### Task brief
Exact copies of the records below are needed, free of pictures.

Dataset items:
=== Begin Enclosure ===

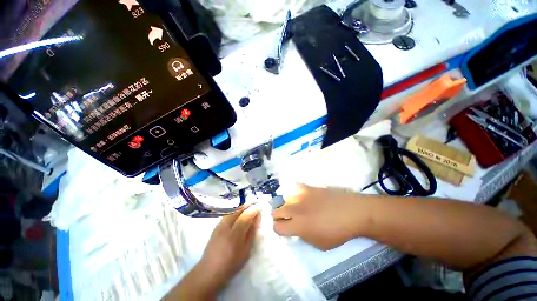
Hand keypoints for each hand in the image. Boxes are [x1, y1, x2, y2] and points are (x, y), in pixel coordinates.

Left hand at [198, 205, 260, 290]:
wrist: (209, 271)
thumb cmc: (231, 263)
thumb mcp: (246, 250)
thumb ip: (251, 233)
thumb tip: (256, 219)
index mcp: (235, 233)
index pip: (246, 215)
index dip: (254, 209)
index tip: (261, 206)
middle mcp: (226, 225)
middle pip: (239, 210)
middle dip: (248, 205)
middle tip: (256, 202)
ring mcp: (220, 224)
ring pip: (233, 211)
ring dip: (242, 207)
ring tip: (249, 206)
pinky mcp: (216, 226)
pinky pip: (228, 214)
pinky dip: (235, 211)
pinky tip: (238, 213)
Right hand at [272, 184, 362, 249]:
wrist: (352, 212)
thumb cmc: (338, 232)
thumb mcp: (320, 244)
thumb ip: (303, 236)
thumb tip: (296, 229)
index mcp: (298, 226)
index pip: (277, 227)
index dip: (278, 229)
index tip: (284, 229)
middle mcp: (295, 209)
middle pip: (276, 211)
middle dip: (278, 217)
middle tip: (286, 218)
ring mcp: (300, 196)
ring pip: (283, 199)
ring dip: (286, 204)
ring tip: (293, 207)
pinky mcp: (307, 187)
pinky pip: (294, 188)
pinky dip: (294, 193)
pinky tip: (300, 196)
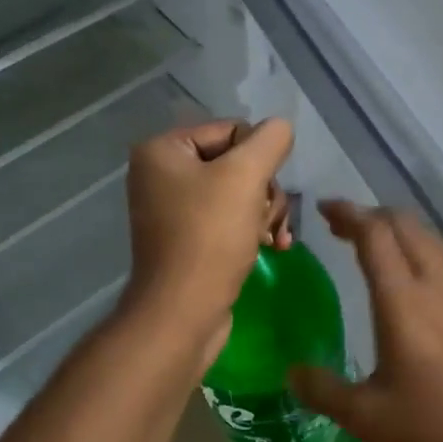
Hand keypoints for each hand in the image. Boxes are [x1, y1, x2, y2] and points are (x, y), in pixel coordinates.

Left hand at [121, 118, 294, 365]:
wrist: (182, 314)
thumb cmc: (210, 238)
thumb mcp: (245, 177)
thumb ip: (269, 141)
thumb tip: (280, 127)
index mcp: (163, 150)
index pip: (232, 131)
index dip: (259, 158)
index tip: (266, 191)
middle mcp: (162, 174)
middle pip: (237, 163)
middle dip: (264, 190)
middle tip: (270, 219)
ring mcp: (173, 208)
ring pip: (240, 192)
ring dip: (265, 212)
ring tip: (274, 238)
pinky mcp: (187, 238)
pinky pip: (229, 218)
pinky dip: (252, 229)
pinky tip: (272, 247)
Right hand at [291, 200, 442, 441]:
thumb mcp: (371, 420)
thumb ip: (325, 391)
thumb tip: (292, 372)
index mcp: (405, 302)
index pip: (374, 234)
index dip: (348, 213)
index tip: (324, 208)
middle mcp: (440, 287)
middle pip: (407, 226)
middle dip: (373, 216)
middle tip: (344, 229)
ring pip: (433, 244)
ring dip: (401, 237)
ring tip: (377, 256)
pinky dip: (425, 262)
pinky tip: (418, 299)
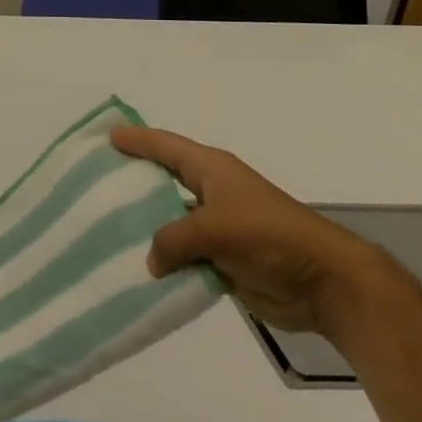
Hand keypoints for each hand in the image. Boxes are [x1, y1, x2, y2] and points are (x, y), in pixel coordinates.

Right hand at [112, 127, 386, 337]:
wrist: (327, 284)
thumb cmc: (270, 237)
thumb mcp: (214, 228)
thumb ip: (171, 239)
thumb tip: (152, 262)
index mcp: (212, 170)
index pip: (165, 146)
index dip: (136, 139)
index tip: (105, 137)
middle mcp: (211, 192)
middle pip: (163, 181)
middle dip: (132, 181)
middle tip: (94, 182)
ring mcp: (217, 227)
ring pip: (169, 221)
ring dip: (145, 227)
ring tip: (104, 227)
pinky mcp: (223, 259)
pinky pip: (182, 254)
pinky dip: (163, 259)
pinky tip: (136, 265)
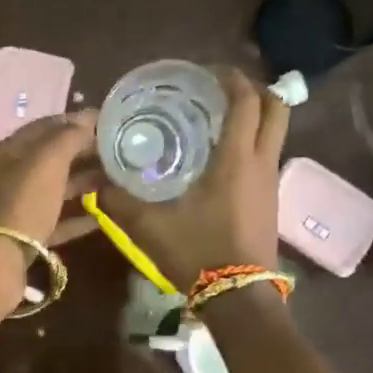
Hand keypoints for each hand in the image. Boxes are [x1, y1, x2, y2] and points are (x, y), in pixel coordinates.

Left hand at [0, 110, 100, 316]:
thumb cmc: (22, 202)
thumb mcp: (47, 161)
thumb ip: (69, 137)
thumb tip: (88, 119)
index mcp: (5, 152)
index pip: (43, 127)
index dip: (74, 121)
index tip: (106, 122)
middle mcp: (6, 177)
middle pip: (49, 159)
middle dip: (82, 152)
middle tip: (116, 151)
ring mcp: (15, 209)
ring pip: (53, 189)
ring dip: (82, 183)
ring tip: (115, 179)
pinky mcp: (25, 238)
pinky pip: (55, 221)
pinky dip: (77, 217)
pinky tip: (101, 218)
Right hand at [99, 69, 286, 289]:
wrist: (238, 298)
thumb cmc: (197, 252)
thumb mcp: (148, 225)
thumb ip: (118, 200)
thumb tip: (95, 182)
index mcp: (237, 158)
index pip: (247, 101)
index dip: (232, 79)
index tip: (207, 73)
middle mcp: (262, 163)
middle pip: (277, 109)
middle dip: (254, 91)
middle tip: (220, 92)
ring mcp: (271, 183)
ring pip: (275, 134)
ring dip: (254, 119)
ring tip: (216, 123)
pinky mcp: (271, 202)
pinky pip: (267, 158)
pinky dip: (251, 145)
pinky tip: (220, 161)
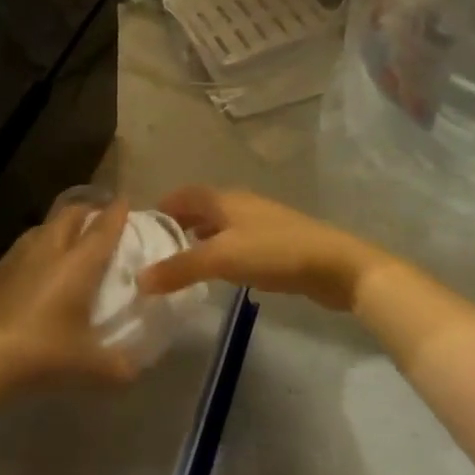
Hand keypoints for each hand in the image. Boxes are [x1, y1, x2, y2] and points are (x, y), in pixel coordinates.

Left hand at [0, 201, 139, 391]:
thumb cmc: (42, 353)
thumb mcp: (88, 367)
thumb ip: (118, 366)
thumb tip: (134, 370)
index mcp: (77, 264)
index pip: (102, 229)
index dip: (116, 213)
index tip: (124, 201)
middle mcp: (48, 251)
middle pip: (69, 216)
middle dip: (86, 211)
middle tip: (96, 219)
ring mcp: (15, 258)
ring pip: (41, 228)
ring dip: (56, 228)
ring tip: (65, 240)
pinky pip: (19, 250)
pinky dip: (33, 252)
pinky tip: (31, 271)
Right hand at [137, 187, 393, 311]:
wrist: (334, 265)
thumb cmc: (274, 252)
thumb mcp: (221, 259)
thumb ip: (180, 268)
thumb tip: (139, 280)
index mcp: (224, 199)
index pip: (185, 194)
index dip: (163, 207)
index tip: (141, 228)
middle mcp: (240, 204)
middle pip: (202, 208)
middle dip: (179, 224)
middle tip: (156, 250)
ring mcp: (260, 223)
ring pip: (220, 226)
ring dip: (200, 239)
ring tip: (181, 263)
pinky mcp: (276, 244)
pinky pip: (237, 242)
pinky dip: (220, 252)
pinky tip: (219, 273)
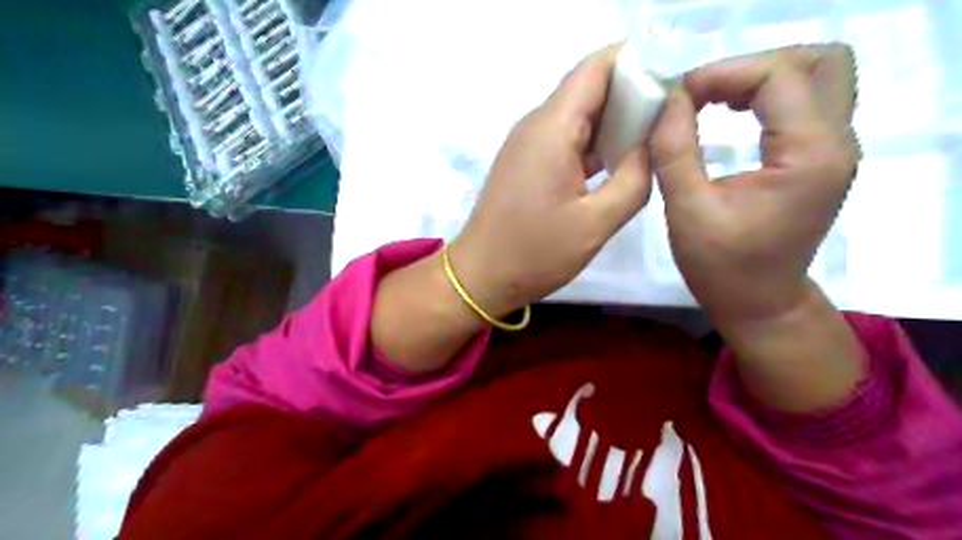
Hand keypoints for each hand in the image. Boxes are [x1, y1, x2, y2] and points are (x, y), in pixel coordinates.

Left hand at [452, 47, 652, 317]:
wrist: (481, 275)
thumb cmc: (535, 253)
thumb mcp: (596, 223)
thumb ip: (634, 179)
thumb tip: (648, 147)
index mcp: (552, 129)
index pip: (596, 68)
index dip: (635, 62)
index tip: (671, 79)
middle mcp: (536, 125)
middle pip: (588, 88)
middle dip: (630, 92)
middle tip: (671, 114)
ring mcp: (527, 144)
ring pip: (577, 115)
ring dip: (613, 120)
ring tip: (653, 135)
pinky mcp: (525, 163)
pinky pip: (564, 138)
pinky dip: (593, 142)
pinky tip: (618, 159)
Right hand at [649, 42, 859, 324]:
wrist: (760, 304)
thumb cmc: (721, 266)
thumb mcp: (687, 209)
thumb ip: (675, 149)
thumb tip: (669, 100)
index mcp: (809, 156)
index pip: (778, 76)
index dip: (723, 73)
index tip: (678, 95)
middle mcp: (836, 143)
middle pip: (817, 61)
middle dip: (753, 67)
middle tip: (704, 93)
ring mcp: (834, 149)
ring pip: (817, 76)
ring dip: (762, 78)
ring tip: (713, 100)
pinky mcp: (820, 158)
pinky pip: (806, 102)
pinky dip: (767, 96)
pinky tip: (731, 113)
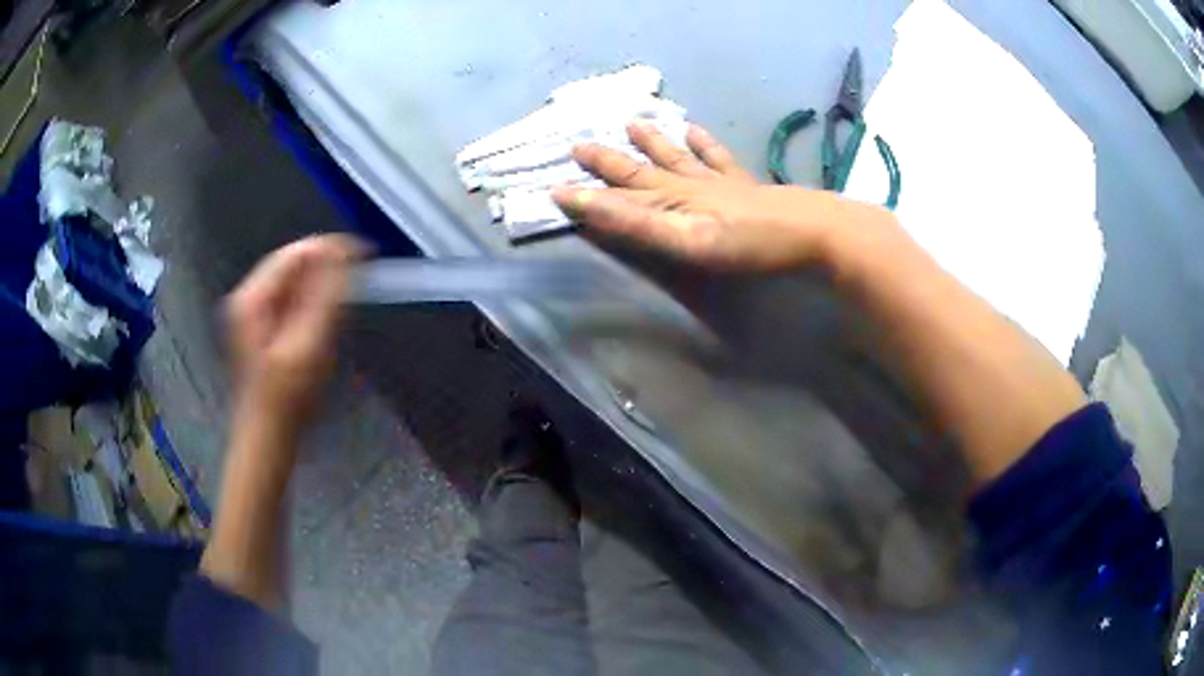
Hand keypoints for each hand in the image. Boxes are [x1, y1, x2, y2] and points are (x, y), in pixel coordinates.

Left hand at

=== End Enclosure ===

### Exercise solution
Hand keypoints for each hand in the image. Boxes are [x1, y1, x2, y2] and points are (x, y), in pixel coordinates.

Left hand at [198, 205, 260, 290]:
wrist: (209, 271)
thumb cmc: (231, 263)
thumb mcp: (246, 250)
thumb ip: (251, 233)
thumb tip: (256, 219)
index mcp: (235, 233)
index pip: (246, 215)
index dip: (254, 209)
index tip: (261, 206)
middle mcp: (226, 225)
middle pip: (239, 210)
middle dip: (248, 205)
middle tip: (256, 202)
ring mcp: (220, 224)
ring pip: (233, 211)
ring dip: (242, 207)
ring tip: (249, 206)
pinky mcp: (216, 226)
pinky pip: (228, 214)
pinky dip: (235, 211)
pinky tip: (238, 213)
Right hand at [272, 184, 362, 249]:
wrist: (352, 212)
thumb cmc: (338, 232)
thumb mcp: (320, 244)
thumb ip: (303, 236)
thumb tip: (296, 229)
index mcp: (298, 226)
index pip: (277, 227)
index dip: (278, 229)
index tip: (284, 229)
middle mcp: (295, 209)
middle pip: (276, 211)
middle dip: (278, 217)
middle tip: (286, 218)
ring mcp: (300, 196)
ring pip: (283, 199)
ring dip: (286, 204)
ring tip: (293, 207)
pinky mcp: (307, 187)
pinky pip: (294, 188)
pinky dip: (294, 193)
pinky tip: (300, 196)
Hand keypoints for each hand in the image. Boxes are [x1, y1, x2, y2] and points are (x, y), in pixel coordinates.

Left hand at [121, 118, 294, 365]:
wrist: (182, 314)
thumb cmc: (210, 238)
thumb mcp: (245, 177)
thumb ip: (269, 141)
thumb tip: (280, 127)
index mcp: (163, 150)
index pip: (232, 131)
index dip: (259, 158)
index tip: (266, 191)
middle mcp: (162, 174)
middle pip: (237, 163)
middle dip: (264, 190)
middle tip: (270, 219)
ring mcp: (173, 208)
ring pip: (240, 192)
ring dip: (265, 212)
ring tip: (274, 238)
pinky mcp: (187, 238)
pinky pip: (229, 218)
pinky dip: (252, 229)
pinky tip: (272, 247)
Right hand at [291, 200, 442, 441]:
thumb mcp: (371, 420)
thumb ip: (325, 391)
thumb tip: (292, 372)
index mcp: (405, 302)
index pip: (374, 234)
index dip: (348, 213)
index tip: (324, 208)
middle mcp: (440, 287)
middle pip: (407, 226)
middle dip: (373, 216)
middle tip: (344, 229)
ring pip: (433, 244)
ring dip: (401, 237)
ring tip: (377, 256)
pinky dip: (425, 262)
pinky tip: (418, 299)
Hand keypoints for each hand in the image. Boxes are [x1, y1, x2, y2] and points are (x, y), in pixel coordinates.

Right hand at [112, 127, 386, 337]:
wrist: (327, 284)
thumb cmc: (270, 237)
thumb mcp: (214, 228)
thumb ip: (171, 239)
thumb tip: (152, 262)
index mcp: (212, 170)
index pip: (165, 146)
index dip: (136, 139)
index tip: (105, 137)
middle mcp: (211, 192)
middle pip: (163, 181)
middle dip: (132, 181)
middle tip: (94, 182)
ring mcp: (217, 227)
ring pip: (169, 221)
ring dip: (145, 227)
ring tip: (104, 227)
pinky mcp: (223, 259)
pinky pip: (182, 254)
pinky dip: (163, 259)
pinky tip: (136, 265)
Hand keypoints for each hand in the image. Boxes are [x1, y1, x2, y2] and points are (x, y), in pixel coordinates.

Left hand at [0, 110, 100, 316]:
thumb cmc: (22, 202)
thumb mcp: (47, 161)
thumb ip: (69, 137)
thumb tip: (88, 119)
index mcp: (5, 152)
index pip: (43, 127)
index dip: (74, 121)
index tip: (106, 122)
middle mcp: (6, 177)
middle pip: (49, 159)
middle dip: (82, 152)
middle tip: (116, 151)
ring mcp: (15, 209)
ring pip: (53, 189)
ring dip: (82, 183)
ring tip: (115, 179)
pinky mcp: (25, 238)
pinky pip: (55, 221)
pinky dip: (77, 217)
pinky tip: (101, 218)
Right hand at [99, 69, 286, 289]:
wrist: (238, 298)
thumb cmc: (197, 252)
thumb mcp: (148, 225)
thumb ip: (118, 200)
thumb tip: (95, 182)
index mcp: (237, 158)
index pip: (247, 101)
index dip: (232, 79)
index tip: (207, 73)
middle mcp: (262, 163)
middle pip: (277, 109)
middle dip: (254, 91)
middle tip: (220, 92)
ring mcp: (271, 183)
ring pip: (275, 134)
ring dip: (254, 119)
ring tip: (216, 123)
pinky mcp: (271, 202)
pinky pip: (267, 158)
pinky dip: (251, 145)
pinky tip: (220, 161)
Hand keypoints for each hand in the image. Boxes are [x1, y1, x2, y2] and points are (x, y), in pixel coordinates.

Left hand at [0, 201, 139, 391]:
thumb cmc: (42, 353)
thumb mcp: (88, 367)
thumb ip: (118, 366)
thumb tip: (134, 370)
index mcp: (77, 264)
index pip: (102, 229)
index dip: (116, 213)
index tip: (124, 201)
middle mcp: (48, 251)
middle pip: (69, 216)
middle dip: (86, 211)
middle tip: (96, 219)
ring mcp: (15, 258)
ring pip: (41, 228)
ring dip: (56, 228)
ring tip: (65, 240)
pinky pip: (19, 250)
pinky dip: (33, 252)
pinky tip: (31, 271)
Right hand at [137, 187, 393, 311]:
wrist: (334, 265)
thumb cmc: (274, 252)
thumb mcp: (221, 259)
thumb ip: (180, 268)
thumb tip: (139, 280)
index mcp: (224, 199)
index pip: (185, 194)
index dip: (163, 207)
index tip: (141, 228)
middle mcp: (240, 204)
middle pip: (202, 208)
middle dip: (179, 224)
middle tip: (156, 250)
ring mcp: (260, 223)
ring pip: (220, 226)
ring dip: (200, 239)
ring tip: (181, 263)
pinky mcp: (276, 244)
pinky pip: (237, 242)
pinky dip: (220, 252)
pinky tip: (219, 273)
Hand keypoints for each hand in the image. Boxes are [x1, y1, x2, y2] and points are (x, y), in pixel coordinates.

Left hand at [452, 47, 652, 317]:
wrist: (481, 275)
thumb cmc: (535, 253)
thumb mcp: (596, 223)
thumb ip: (634, 179)
thumb tip: (648, 147)
index mcp: (552, 129)
index pip: (596, 68)
index dip: (635, 62)
index tip: (671, 79)
middle mcp: (536, 125)
middle pip: (588, 88)
middle dip: (630, 92)
middle tip: (671, 114)
ring mcp: (527, 144)
ring pip: (577, 115)
ring dip: (613, 120)
ring tip: (653, 135)
pinky mcp: (525, 163)
pinky pip: (564, 138)
pinky dip: (593, 142)
pinky tip: (618, 159)
Right hand at [649, 42, 859, 324]:
wrist: (760, 304)
thumb cmc: (721, 266)
thumb mcp: (687, 209)
thumb ip: (675, 149)
thumb tip: (669, 100)
index mcp: (809, 156)
index pip: (778, 76)
index dip: (723, 73)
index tip: (678, 95)
middle mcp: (836, 143)
middle pip: (817, 61)
middle dip: (753, 67)
middle tip: (704, 93)
ring mcp: (834, 149)
ring pip: (817, 76)
ring dip: (762, 78)
ring tip: (713, 100)
pinky mcp: (820, 158)
pinky pip: (806, 102)
pinky dip: (767, 96)
pinky tip: (731, 113)
Hand keypoints for each hand in the image. Boxes are [x1, y1, x2, y2] and points are (x, y), in pixel coordinates.

Left hand at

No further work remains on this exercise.